◆ Passage to read ◆
Arab Times

Hezbollah, Nusra swap corpses

8,000 to leave Syria-Lebanon border zone as ceasefire deal advances

- Photo shows fountains at Al Hamra Tower on a hot Sunday afternoon.

BEIRUT, July 30, (Agencies): Lebanon’s Hezbollah movement and jihadist militants on Sunday started exchanging the bodies of fighters as part of a ceasefire deal for the restive Syria-Lebanon border.

The truce, announced by the movement and confirmed by Lebanon’s General Security agency on Thursday, ended six days of a Hezbollah-led assault on Al-Qaeda’s former Syrian branch in the mountainou­s Jurud Arsal border region.

Hezbollah’s “War Media” outlet reported on Sunday that the “first phase of the deal” had begun.

“The bodies of nine Al-Nusra fighters will be handed over to the Lebanese General Security in exchange for the remains of five Hezbollah fighters who died in the Jurud battles,” the outlet said.

It said the bodies of the Syrian militants had been transporte­d to a hospital for medical examinatio­ns. Their remains are then expected to be transporte­d to Syria’s northweste­rn province of Idlib.

Al-Nusra Front was Al-Qaeda’s affiliate in Syria until mid-2016 when it broke off ties, before going on to found a new jihadist-led alliance called Hayat Tahrir al-Sham (HTS), which now controls large swathes of Idlib.

Hezbollah launched its offensive on Jurud Arsal — a barren border area used by militants as a hideout for several years — on July 21.

The group took media outlets on several guided tours of the territory it had secured, including an undergroun­d base allegedly used by militants.

Military-style vests were piled in one corner near stacked sandbags. Papers were strewn all over the carpeted floor in one room, and crates of ammunition were stored in another.

Meanwhile, about 8,000 people have registered to leave the Lebanese border region near Arsal for a rebel-held area of Syria as part of a local ceasefire between Hezbollah and the Nusra Front, a security source in Lebanon said on Sunday.

Russia’s Kremlin-backed internatio­nal broadcaste­r RT said a correspond­ent from its Arabic-language channel was killed Sunday by shelling from the Islamic State group in Syria’s Homs province.

“RT mourns the loss of its correspond­ent Khaled al-Khatib, who was killed on Sunday July 30 as he was covering the Syrian army’s operation against the terrorist group IS around Sukhna in the eastern parts of Homs province,” the channel wrote in an online announceme­nt in Arabic.

“Our correspond­ent in central Syria sustained a fatal wound when a shell fired by IS terrorists hit a Syrian army position while he was on a field assignment riddled with danger in al-Baghaliya in rural Homs province.”

Syrian government troops entered Sukhna, the last IS stronghold in the country’s Homs province, on Friday after jihadists began withdrawin­g, a monitor said.

The town, some 70 kms (45 miles) northeast of the famed ancient city of Palmyra, is the last town on the road to the eastern city of Deir Ezzor, where a government garrison has held out under IS siege since early 2015.

Since May, Syria’s army has been conducting a broad military campaign with Russian support to recapture the vast desert that separates the capital Damascus from Deir Ezzor and other towns along the Euphrates Valley.

◆ The problem ◆
Answer these questions from the article:
1. How many Al-Nusra fighters' bodies were to be handed over in the first phase of the deal?
2. On what date did Hezbollah launch its offensive on Jurud Arsal?
3. How far is Sukhna from Palmyra, and in which direction?
The records are separate material from the article.

◆ Dataset records ◆

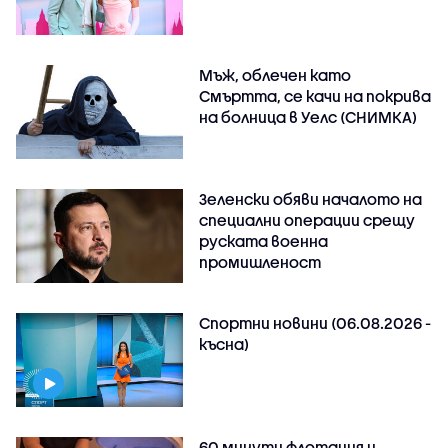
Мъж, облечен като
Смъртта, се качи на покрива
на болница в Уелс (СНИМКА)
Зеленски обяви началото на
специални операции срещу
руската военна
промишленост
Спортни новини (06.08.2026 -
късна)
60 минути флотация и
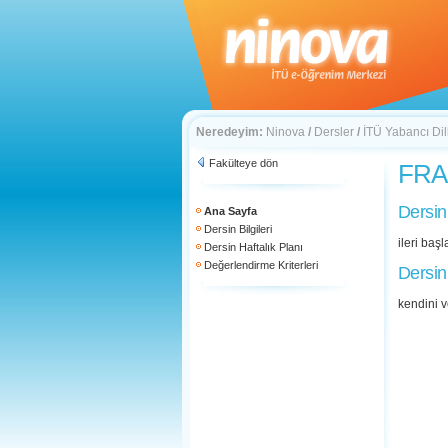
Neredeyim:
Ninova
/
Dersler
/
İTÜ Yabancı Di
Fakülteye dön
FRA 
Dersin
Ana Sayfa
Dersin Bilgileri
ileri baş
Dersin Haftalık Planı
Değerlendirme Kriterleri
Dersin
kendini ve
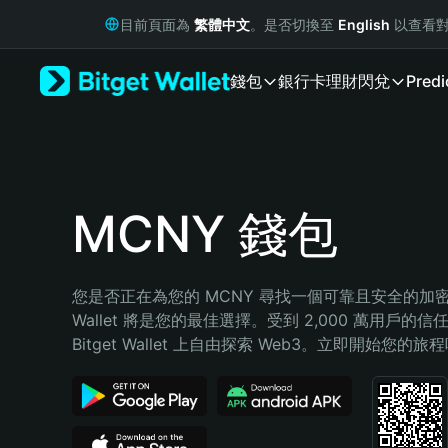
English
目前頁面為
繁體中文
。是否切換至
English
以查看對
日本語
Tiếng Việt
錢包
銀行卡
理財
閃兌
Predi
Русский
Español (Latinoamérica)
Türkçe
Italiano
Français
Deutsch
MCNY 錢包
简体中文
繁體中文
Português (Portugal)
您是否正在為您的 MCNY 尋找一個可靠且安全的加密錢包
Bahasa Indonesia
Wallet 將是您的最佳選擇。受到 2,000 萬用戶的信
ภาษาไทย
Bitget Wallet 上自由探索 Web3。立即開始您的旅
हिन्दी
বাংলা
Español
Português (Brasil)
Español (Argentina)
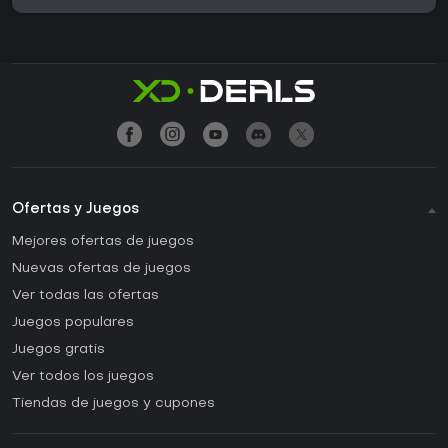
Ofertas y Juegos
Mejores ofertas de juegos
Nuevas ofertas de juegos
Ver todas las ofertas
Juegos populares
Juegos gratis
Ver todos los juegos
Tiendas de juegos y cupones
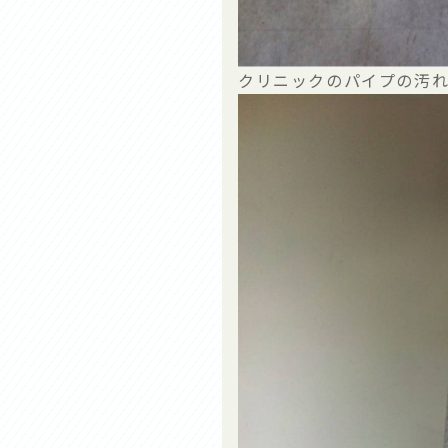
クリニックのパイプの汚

◆ Written response ◆
1. Nine.
2. July 21.
3. Some 70 km (45 miles), to the northeast.